[Plain-text engineering files]
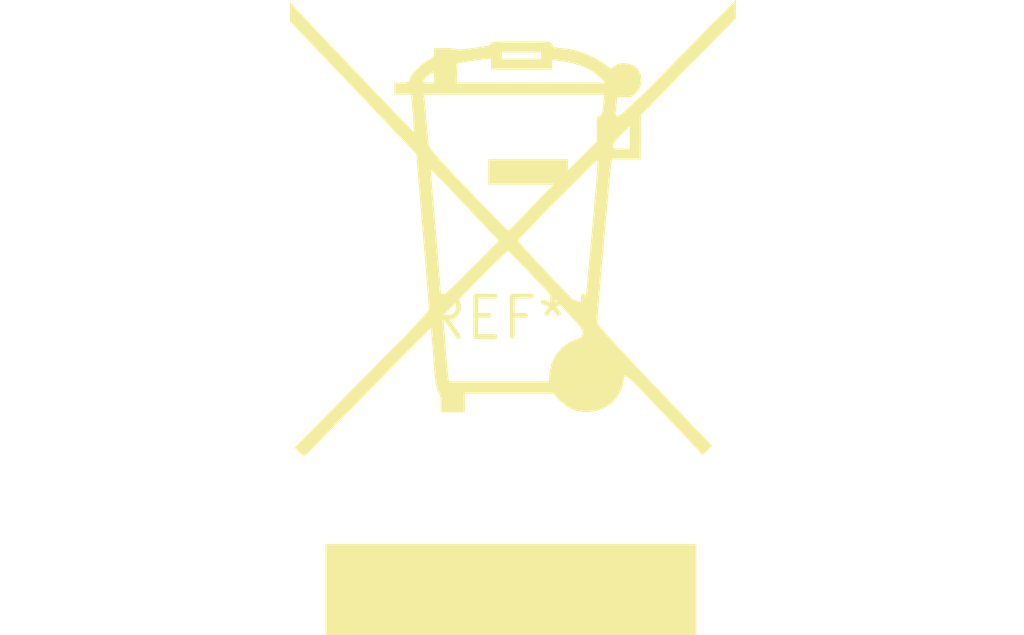
<source format=kicad_pcb>
(kicad_pcb (version 20240108) (generator pcbnew)

  (general
    (thickness 1.6)
  )

  (paper "A4")
  (layers
    (0 "F.Cu" signal)
    (31 "B.Cu" signal)
    (32 "B.Adhes" user "B.Adhesive")
    (33 "F.Adhes" user "F.Adhesive")
    (34 "B.Paste" user)
    (35 "F.Paste" user)
    (36 "B.SilkS" user "B.Silkscreen")
    (37 "F.SilkS" user "F.Silkscreen")
    (38 "B.Mask" user)
    (39 "F.Mask" user)
    (40 "Dwgs.User" user "User.Drawings")
    (41 "Cmts.User" user "User.Comments")
    (42 "Eco1.User" user "User.Eco1")
    (43 "Eco2.User" user "User.Eco2")
    (44 "Edge.Cuts" user)
    (45 "Margin" user)
    (46 "B.CrtYd" user "B.Courtyard")
    (47 "F.CrtYd" user "F.Courtyard")
    (48 "B.Fab" user)
    (49 "F.Fab" user)
    (50 "User.1" user)
    (51 "User.2" user)
    (52 "User.3" user)
    (53 "User.4" user)
    (54 "User.5" user)
    (55 "User.6" user)
    (56 "User.7" user)
    (57 "User.8" user)
    (58 "User.9" user)
  )

  (setup
    (pad_to_mask_clearance 0)
    (pcbplotparams
      (layerselection 0x00010fc_ffffffff)
      (plot_on_all_layers_selection 0x0000000_00000000)
      (disableapertmacros false)
      (usegerberextensions false)
      (usegerberattributes false)
      (usegerberadvancedattributes false)
      (creategerberjobfile false)
      (dashed_line_dash_ratio 12.000000)
      (dashed_line_gap_ratio 3.000000)
      (svgprecision 4)
      (plotframeref false)
      (viasonmask false)
      (mode 1)
      (useauxorigin false)
      (hpglpennumber 1)
      (hpglpenspeed 20)
      (hpglpendiameter 15.000000)
      (dxfpolygonmode false)
      (dxfimperialunits false)
      (dxfusepcbnewfont false)
      (psnegative false)
      (psa4output false)
      (plotreference false)
      (plotvalue false)
      (plotinvisibletext false)
      (sketchpadsonfab false)
      (subtractmaskfromsilk false)
      (outputformat 1)
      (mirror false)
      (drillshape 1)
      (scaleselection 1)
      (outputdirectory "")
    )
  )

  (net 0 "")

  (footprint "WEEE-Logo_14x20mm_SilkScreen" (layer "F.Cu") (at 0 0))

)

</source>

Assignment: If a line in the entries above contains the word "CrtYd", copy it.

The completed task:
    (46 "B.CrtYd" user "B.Courtyard")
    (47 "F.CrtYd" user "F.Courtyard")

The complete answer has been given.